▸ Activity list
1. Restate the VOP report starting with "VOP's statewide campaign" and going on through "of organizational capacity.", renaming "workshops" to "training sessions".
2. Using only the VOP report, decide whether each statement agrees with it: (a) VOP worked with 18 other groups; (b) the personal exemption went up from $800 to $1,000; (c) the filing threshold for married couples rose to $14,000. Answer yes or no for each and quote the words that decide it.

▸ Selected extract
━━━━━━━━━━━━━━━━
VOP's statewide campaign to help Virginians understand state taxes, appropriations and expenditures achieved success on many levels in 2004. We worked with 18 other groups, held 41 workshops, used our news magazine and action alert system, developed a media campaign, organized informational visits with legislators and encouraged participation in public meetings. As a result, this campaign allowed VOP to experience a new level of organizational capacity.

Our work helped facilitate some improvements for the poor and working poor in Virginia:

* a raise in the filing threshold from $5,000 to $7,000 for individuals and from $8,000 to $14,000 for married couples, which exempts 141,000 low-income Virginians from paying state income taxes
* the creation of a new low-income tax credit for the working poor
* an increase in the personal exemption from $800 to $900
* elimination of the "marriage penalty"
* a schedule of reductions in sales tax on food, working toward the total elimination of this tax
* elimination of two common loopholes used by many major corporations and businesses to legally avoid paying state income taxes
* elimination of a foreign income loophole
* a tax increase on cigarettes
* a means test of the deduction formerly based solely on age
* preserved estate tax revenue on estates worth more than $1 million

VOP also worked with members and allies on other statewide improvements, including:

* an increase of $1.5 billion in new state support to public education, reducing the pressure on local real estate taxes
* an increase in $32 million to assist persons with mental disabilities
* the largest infusion of funds for natural resource programs in Virginia's history
* $15 million each year to the Water Quality Improvement Fund and $2.5 million per year to the Virginia Land Conservation Foundation

During the state revenue debate in 2004, the dialogue received much media attention, including a highlight in The New York Times. VOP was a forerunner and remains a central player in this issue. We were featured in articles in The Washington Post, the Richmond Times-Dispatch, the Virginian-Pilot (Tidewater), and the Roanoke Times, to name a few. We have been credited in a variety of publications in Virginia with providing continued grassroots leadership in addressing this critical issue.
━━━━━━━━━━━━━━━━
▸ Given records
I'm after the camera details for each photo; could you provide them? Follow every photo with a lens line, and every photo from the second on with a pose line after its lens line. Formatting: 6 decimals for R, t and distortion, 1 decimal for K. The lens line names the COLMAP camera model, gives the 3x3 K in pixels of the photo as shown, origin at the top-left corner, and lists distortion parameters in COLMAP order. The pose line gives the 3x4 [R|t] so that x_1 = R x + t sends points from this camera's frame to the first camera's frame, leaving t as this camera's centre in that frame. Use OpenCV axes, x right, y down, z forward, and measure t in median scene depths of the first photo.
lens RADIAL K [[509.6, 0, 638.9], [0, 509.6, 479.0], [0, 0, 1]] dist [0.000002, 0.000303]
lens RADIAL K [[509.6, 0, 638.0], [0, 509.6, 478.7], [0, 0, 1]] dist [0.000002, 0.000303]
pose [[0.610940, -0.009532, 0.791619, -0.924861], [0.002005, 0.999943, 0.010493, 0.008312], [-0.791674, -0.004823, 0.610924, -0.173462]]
━━━━━━━━━━━━━━━━
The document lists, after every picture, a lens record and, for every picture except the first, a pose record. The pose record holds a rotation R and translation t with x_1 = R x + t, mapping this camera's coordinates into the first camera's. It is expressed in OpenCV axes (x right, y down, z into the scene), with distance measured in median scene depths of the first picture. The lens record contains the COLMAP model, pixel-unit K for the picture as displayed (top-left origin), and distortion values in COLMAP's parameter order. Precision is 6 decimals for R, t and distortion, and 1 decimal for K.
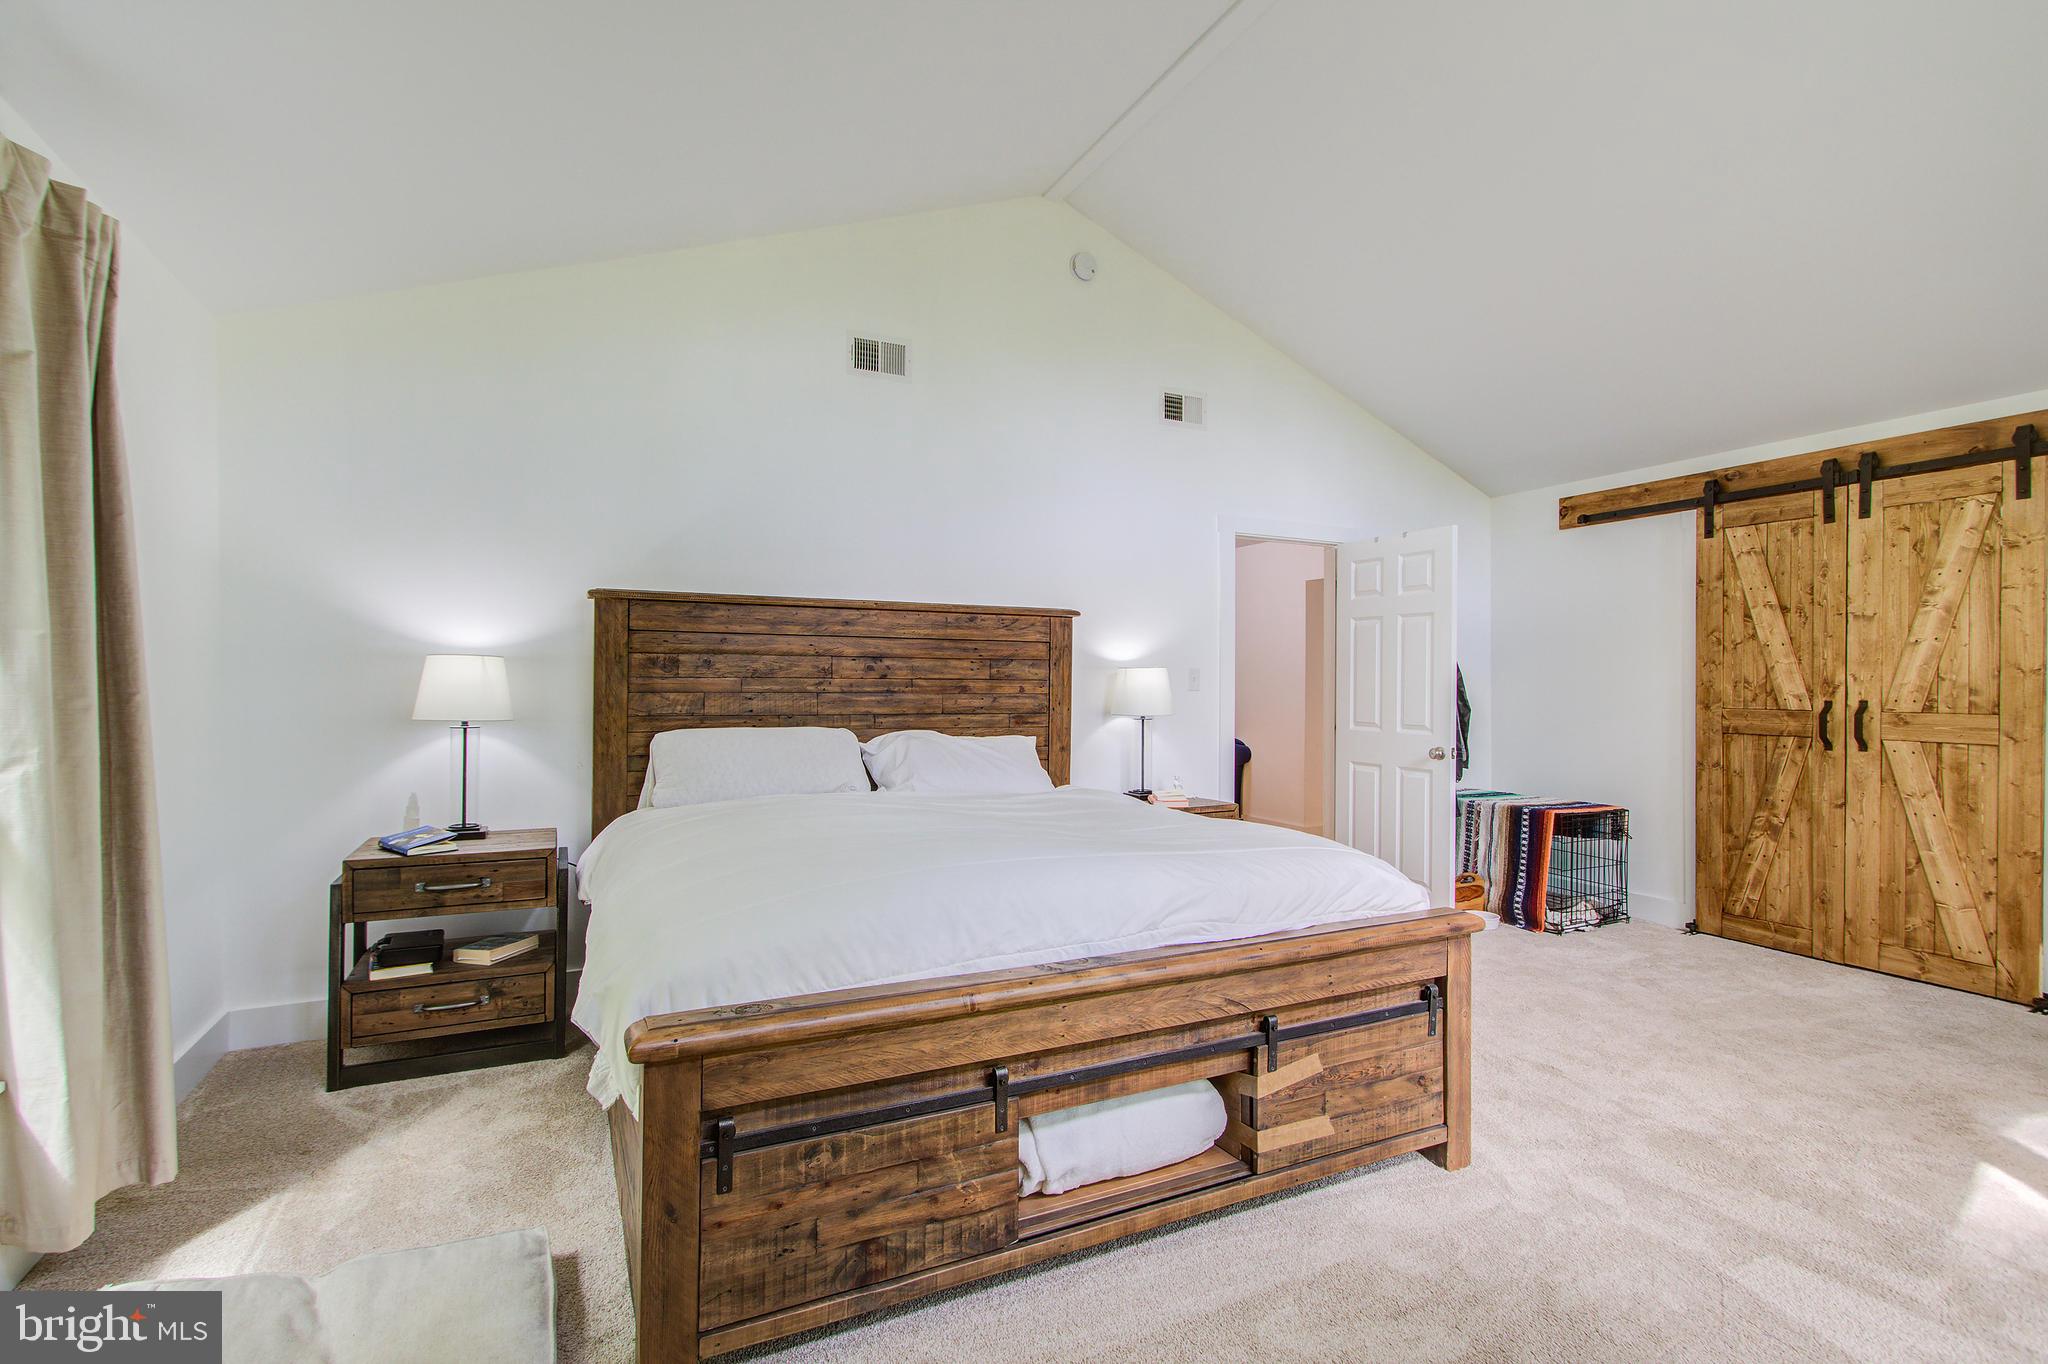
━━━━━━━━━━━━━━━━
▸ Solutions to the tasks
1.
VOP's statewide campaign to help Virginians understand state taxes, appropriations and expenditures achieved success on many levels in 2004. We worked with 18 other groups, held 41 training sessions, used our news magazine and action alert system, developed a media campaign, organized informational visits with legislators and encouraged participation in public meetings. As a result, this campaign allowed VOP to experience a new level of organizational capacity.

2.
(a) Yes: "We worked with 18 other groups"
(b) No: "an increase in the personal exemption from $800 to $900"
(c) Yes: "from $8,000 to $14,000 for married couples"